On Dec. 16, 1773, the Sons of Liberty dumped more than 300 crates of tea from the British East India Company into the Boston Harbor to protest “taxation without representation” in British Parliament.
It was one of the first major acts of defiance against British rule and “changed the course of American history,” said Evan O’Brien, creative director at the Boston Tea Party Ships and Museum, which is hosting the Dec. 16 event.
People from all over the world have sent tea to Boston to be dumped into the harbor, including 250 pounds from the British East India Company.
The museum has received 3,500 individual submissions of tea, and while most contain a small envelope, some groups, such as Daughters of the American Revolution, have sent recreated tea chests and other art projects.
“We’ve received handwritten letters with all kinds of personal reasons why people are contributing tea and it’s been very moving to see,” O’Brien said.

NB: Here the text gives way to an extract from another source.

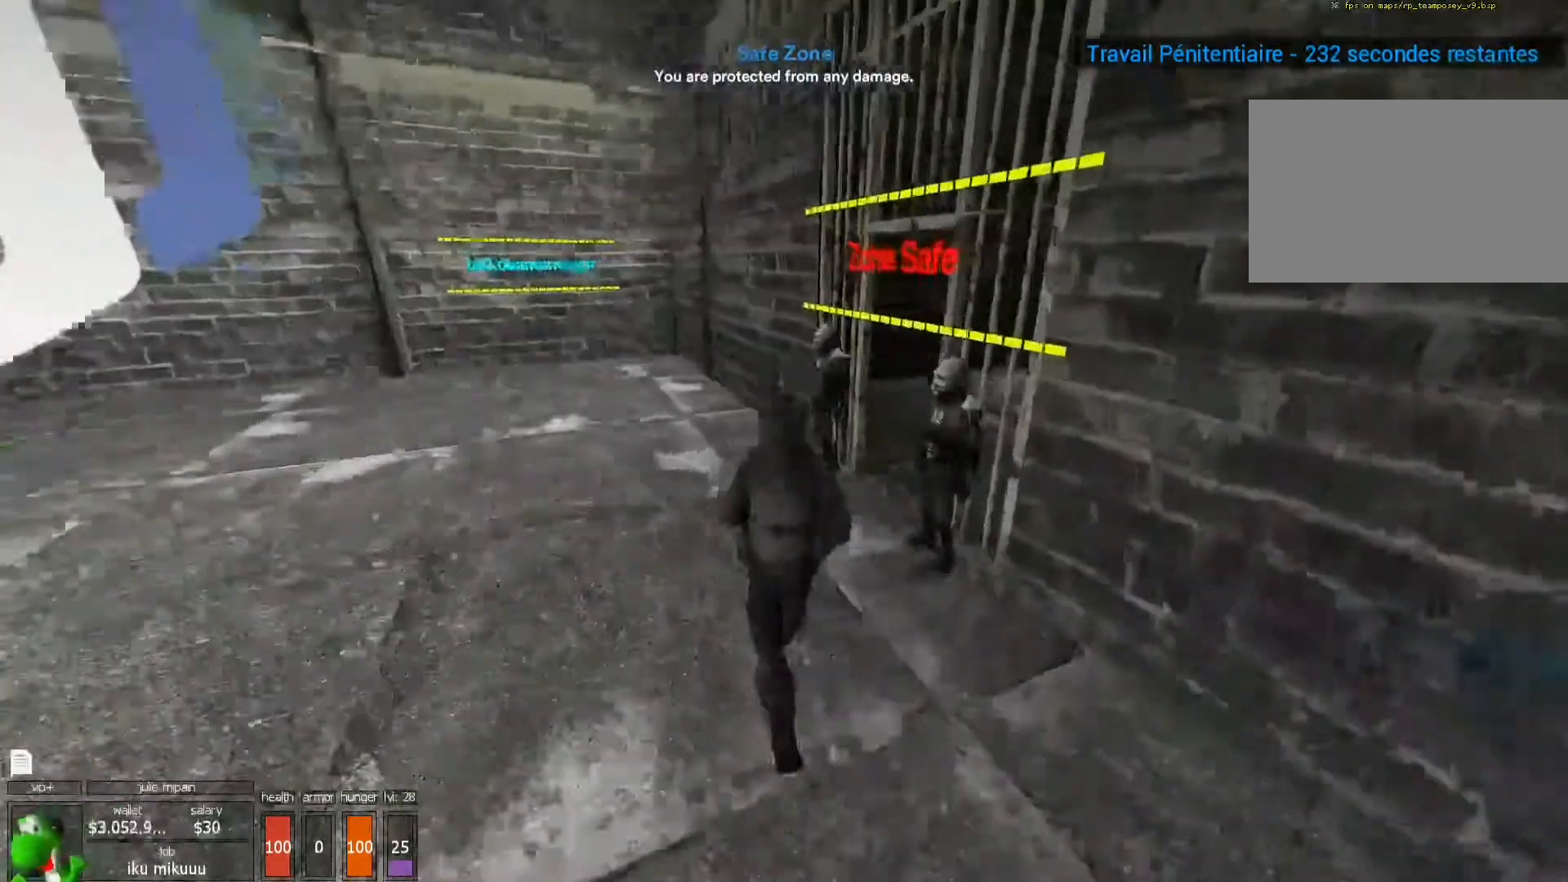
{"keys": ["shift", "z"], "mouse": [], "events": [[300, "3", "down"], [333, "3", "up"], [433, "3", "down"], [500, "3", "up"]]}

The loose-leaf tea that will be dumped in the water is biodegradable and has a similar impact to leaves falling from a tree, O’Brien said. Immediately after the reenactment, a team will be dispatched on boats into the channel to remove the chests and detritus from the production. “We’re taking environmental impact very seriously,” O’Brien said.
The event will begin at 4 p.m. at Faneuil Hall with a 90-minute presentation on how the protest unfolded and its aftermath. Tickets for inside the hall have sold out, but screens will be set up outside for additional viewers and the presentation will be streamed online.
At 6:15 p.m. at the Old South Meeting House, actors will reenact the “Meeting of the Body of the People” where 5,000 men gathered for a meeting about the tea tax. Tickets have sold out.
At 7:15 p.m., people will march from the Old South Meeting House to the Boston Harborwalk, encountering British redcoats in Post Office Square on the way.
Thousands are expected to join for the grand finale where actors will reenact the historic event by storming a brig and ship and destroying the tea chests. Limited bleacher seats will be available with additional standing room and an online stream.
O’Brien said the support from the public and the city has been “overwhelming,” and he is “excited to see all the hard work come to life.”